Leveraging its ADC skills, the vendor plans to sell network and application protection to enterprises and service providers.

January 14, 2014

2 Min Read
A10 Enters DDOS Protection Market

A10 Networks' move into larger-scale protection against distributed denial of service (DDOS) attacks is likely an indication of increased competition in a market space that is becoming more critical as network attacks get more diverse and larger. (See A10 Tackles Network-Wide DDoS Attacks.)

A10 Networks Inc. is known for its application delivery controller, which the company says has been deployed by the top four Japanese service providers, three of the four biggest US wireless carriers, and seven of the top 10 US cable providers. But its new Thunder TPS line moves the company directly into the security field, an area it first addressed last year. (See A10 Networks Adds Security Features.)
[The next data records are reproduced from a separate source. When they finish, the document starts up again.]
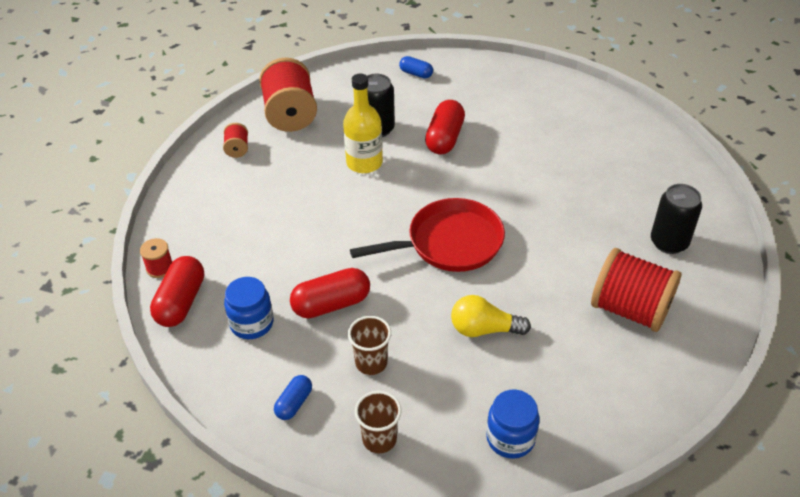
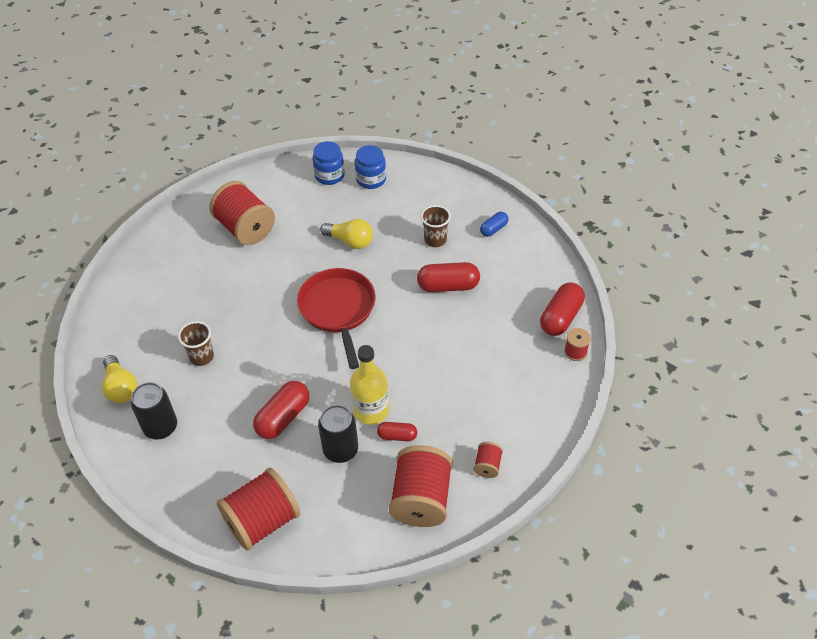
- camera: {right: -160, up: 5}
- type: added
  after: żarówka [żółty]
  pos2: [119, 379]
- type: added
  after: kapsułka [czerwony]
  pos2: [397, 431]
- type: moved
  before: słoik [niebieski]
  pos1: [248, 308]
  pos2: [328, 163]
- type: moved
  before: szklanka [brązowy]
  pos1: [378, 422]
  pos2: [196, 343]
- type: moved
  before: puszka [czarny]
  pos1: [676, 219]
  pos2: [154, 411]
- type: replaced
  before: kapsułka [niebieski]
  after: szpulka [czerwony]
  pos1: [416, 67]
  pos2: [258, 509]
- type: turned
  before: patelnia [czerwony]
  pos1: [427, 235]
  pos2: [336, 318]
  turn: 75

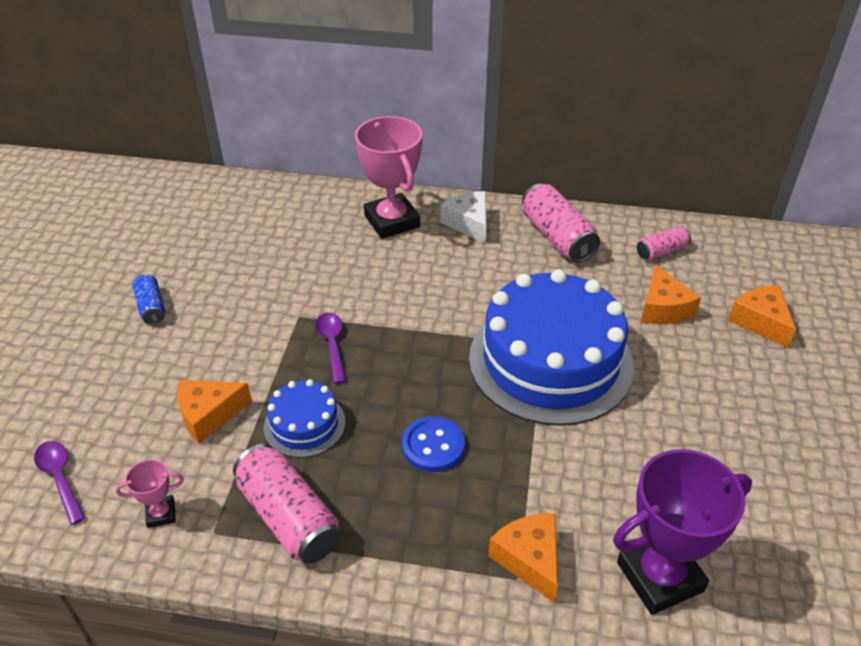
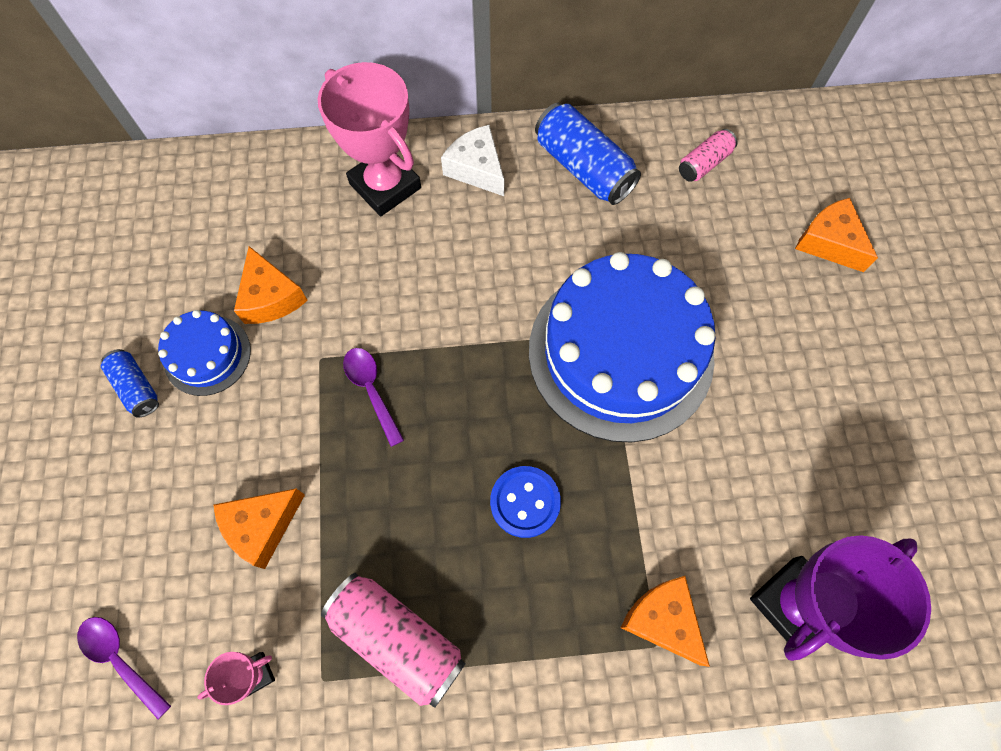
- camera: {right: -15, up: 25}
- type: moved
  before: tort [niebieski]
  pos1: [304, 418]
  pos2: [204, 353]
- type: moved
  before: ser [pomarańczowy]
  pos1: [671, 294]
  pos2: [271, 285]
- type: recoloured
  before: puszka [różowy]
  after: puszka [niebieski]
  pos1: [561, 223]
  pos2: [588, 154]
Promising to outdo the security stalwarts Arbor Networks and Radware Ltd. (Nasdaq: RDWR), A10's Thunder TPS series is built on its Advanced Core Operating System (ACOS) platform and is promising up to 155 Gbit/s of throughput on a single rack-unit appliance, which it says can help network operators and enterprises cope with the growing size of DDoS attacks.

Jason Matlof, A10's vice president of marketing, told us the new gear is designed to sit at the routing edge of an enterprise network -- where connectivity starts -- or at the perimeter peering points of a service provider network. The Thunder ADC DDOS sits in line and is able to address application-specific DDOS attacks, while the Thunder TPS provides networkwide protection against the type of DDOS attacks that flood networks with traffic.

Lawrence Orans, research director at Gartner Inc. , told us A10 is addressing a growing need, particularly in the service provider market, and there is definitely a need for hybrid approaches that address both types of attacks. However, he also said most enterprises are looking for security services, and most service providers are expecting their security vendor to provide rock-solid support when things go wrong, such as when a major attack occurs or there is a network outage.

Matlof said that by designing a system that is scalable (like the Thunder TPS), A10 expects to address both sides of the market. That includes the cloud-based services that have sprung up to address the DDoS attacks that flood network pipes and the enterprise appliances needed to thwart attacks that target applications.